Her first concept is that what we see is a play-within-a play. During the overture, we see members of an aristocratic household preparing to stage The Magic Flute on an impromptu stage set in a garden. Only by reading Paulus’s programme notes would you know that this is to celebrate name-day of Pamina (Isabel Bayrakdarian). I assumed it was to celebrate her marriage. Once the overture ends, the action unfolds on the impromptu stage watched by Pamina, the masters of the house and its servants, until one by one they are cued to join in the action. In Act 2, Paulus abandons the first concept for her second--that the action takes place in a garden labyrinth at night as Pamina and her beloved Tamino (Michael Schade) encounter various tests as they work their way through it until dawn. Both idea are intriguing but Paulus should really have settled on one or the other or at least created some transition between the two at the end of Act 1. What Paulus does make very clear in both acts is how the opera represents a battle of the sexes whose extremes are represented in the darkness of the Queen of the Night (Aline Kutan) and her minions versus the light of Sarastro (Mikhail Petrenko) and his priestly order.

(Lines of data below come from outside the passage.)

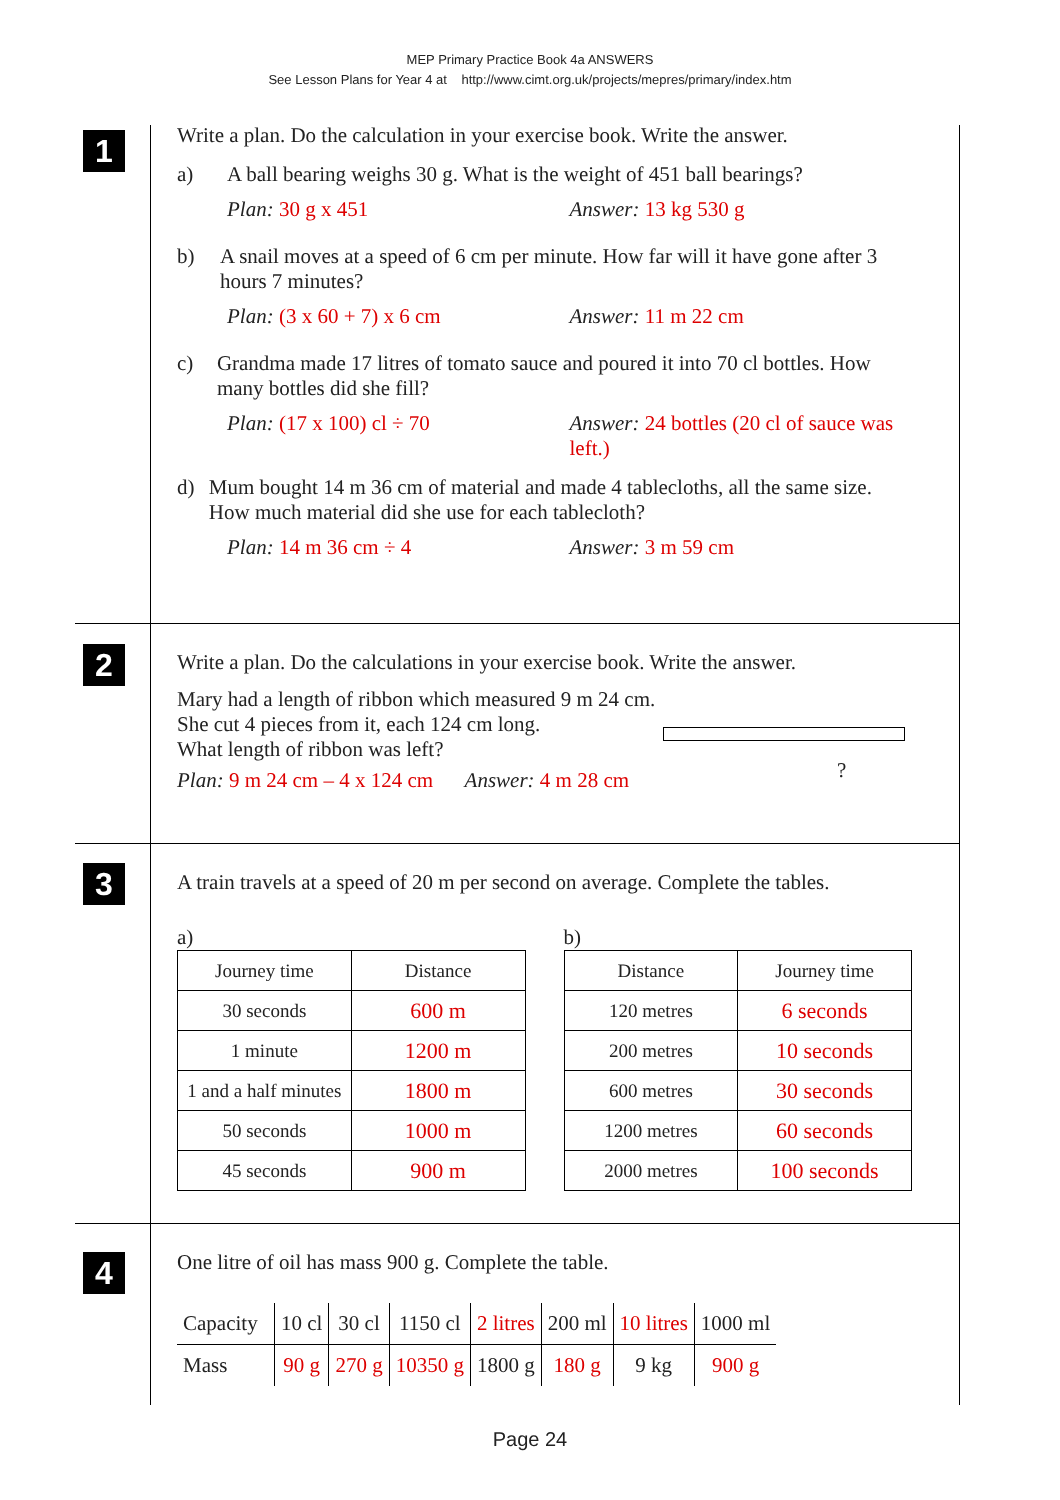MEP Primary Practice Book 4a ANSWERS
See Lesson Plans for Year 4 at http://www.cimt.org.uk/projects/mepres/primary/index.htm
1
Write a plan. Do the calculation in your exercise book. Write the answer.
a) A ball bearing weighs 30 g. What is the weight of 451 ball bearings?
Plan: 30 g x 451 Answer: 13 kg 530 g
b) A snail moves at a speed of 6 cm per minute. How far will it have gone after 3 hours 7 minutes?
Plan: (3 x 60 + 7) x 6 cm Answer: 11 m 22 cm
c) Grandma made 17 litres of tomato sauce and poured it into 70 cl bottles. How many bottles did she fill?
Plan: (17 x 100) cl ÷ 70 Answer: 24 bottles (20 cl of sauce was left.)
d) Mum bought 14 m 36 cm of material and made 4 tablecloths, all the same size. How much material did she use for each tablecloth?
Plan: 14 m 36 cm ÷ 4 Answer: 3 m 59 cm
2
Write a plan. Do the calculations in your exercise book. Write the answer.
Mary had a length of ribbon which measured 9 m 24 cm.
She cut 4 pieces from it, each 124 cm long.
What length of ribbon was left?
Plan: 9 m 24 cm – 4 x 124 cm Answer: 4 m 28 cm
?
3
A train travels at a speed of 20 m per second on average. Complete the tables.
a)
| Journey time | Distance |
| --- | --- |
| 30 seconds | 600 m |
| 1 minute | 1200 m |
| 1 and a half minutes | 1800 m |
| 50 seconds | 1000 m |
| 45 seconds | 900 m |
b)
| Distance | Journey time |
| --- | --- |
| 120 metres | 6 seconds |
| 200 metres | 10 seconds |
| 600 metres | 30 seconds |
| 1200 metres | 60 seconds |
| 2000 metres | 100 seconds |
4
One litre of oil has mass 900 g. Complete the table.
| Capacity | 10 cl | 30 cl | 1150 cl | 2 litres | 200 ml | 10 litres | 1000 ml |
| Mass | 90 g | 270 g | 10350 g | 1800 g | 180 g | 9 kg | 900 g |
Page 24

Renowned as a Mozart singer, Schade gives an elegant if slightly cool account of Tamino’s arias, whereas Bayrakdarian more than matches him with the unsuppressed emotion of hers. (On February 10, 20, 23 and 25 the roles are sung by Frédéric Antoun and Simone Osborne.) Kutan drew rapturous applause for the Queen’s hair-raising coloratura aria in Act 2, while bass Petrenko easily descended into the lowest depths of Sarastro’s calming utterances. As Tamino’s comic companion, the bird-seller Papageno, Rodion Pogossov proved a natural comedian. Myung Hee Cho’s designs are lovely and her creations for the dragon and other animals are wonderfully inventive. Conductor Johannes Debus made no attempt make the COC Orchestra sound like a period instrument band. Instead, he deliberately relates Mozart’s music forward to the 19th century. This is an old-fashioned approach but, like playing Bach’s keyboard music on the piano, it does have its place. Overall, doubts one may have about Paulus’s dual concepts fade in the face of the beauty of Cho’s designs and the company’s compelling music-making.
©Christopher Hoile
Note: A version of this review appeared in Eye Weekly 2011-01-31.
Photo: Michael Schade and enchanted animals. ©Michael Cooper.